§ **ENUNCIADO DA TAREFA**: Reproduza fielmente a parte do texto sobre o Rio de Contas, começando em "Maria Letícia Meira" e terminando em "das suas margens.".

Maria Letícia Meira e Charles Meira remando a canoa no Rio de Contas em Porto Alegre - distrito de Maracás - BA. |
O rio de
Contas corta a cidade de Jequié, dividindo-a em duas partes. O centro fica do
lado esquerdo do seu leito, já o bairro do Mandacaru fica do lado direito. Sua
nascente está localizada na Serra do Tromba, entre os municípios de Piatã e Rio
de Contas, em plena Chapada Diamantina, de onde vem cortando vales, fazendas, lugarejos, povoados e
municípios de grande porte. Na época das chuvas havia, por várias vezes,
enchentes que invadiam o que encontrava pela frente. Atualmente, com a
construção de uma grande barragem, foi possível controlar o nível das águas,
diminuindo com isso o perigo de constantes enchentes. O represamento das águas
atingiu uma distância de 72 km, que na época fez desaparecer muitos povoados
que ficavam próximos das suas margens.

§ **MATERIAL FORNECIDO**:
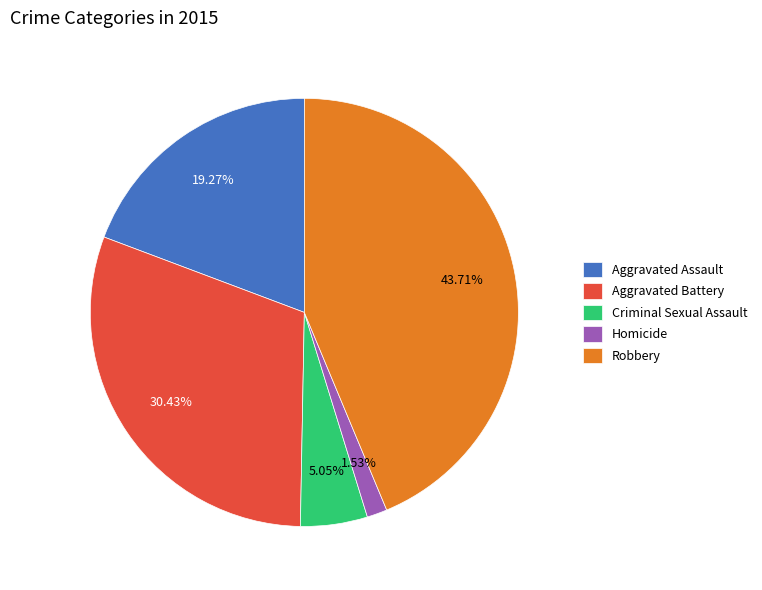

Which slice is the largest?

Robbery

§ **EXERCÍCIO RESOLVIDO**:
Maria Letícia Meira e Charles Meira remando a canoa no Rio de Contas em Porto Alegre - distrito de Maracás - BA. |
O rio de
Contas corta a cidade de Jequié, dividindo-a em duas partes. O centro fica do
lado esquerdo do seu leito, já o bairro do Mandacaru fica do lado direito. Sua
nascente está localizada na Serra do Tromba, entre os municípios de Piatã e Rio
de Contas, em plena Chapada Diamantina, de onde vem cortando vales, fazendas, lugarejos, povoados e
municípios de grande porte. Na época das chuvas havia, por várias vezes,
enchentes que invadiam o que encontrava pela frente. Atualmente, com a
construção de uma grande barragem, foi possível controlar o nível das águas,
diminuindo com isso o perigo de constantes enchentes. O represamento das águas
atingiu uma distância de 72 km, que na época fez desaparecer muitos povoados
que ficavam próximos das suas margens.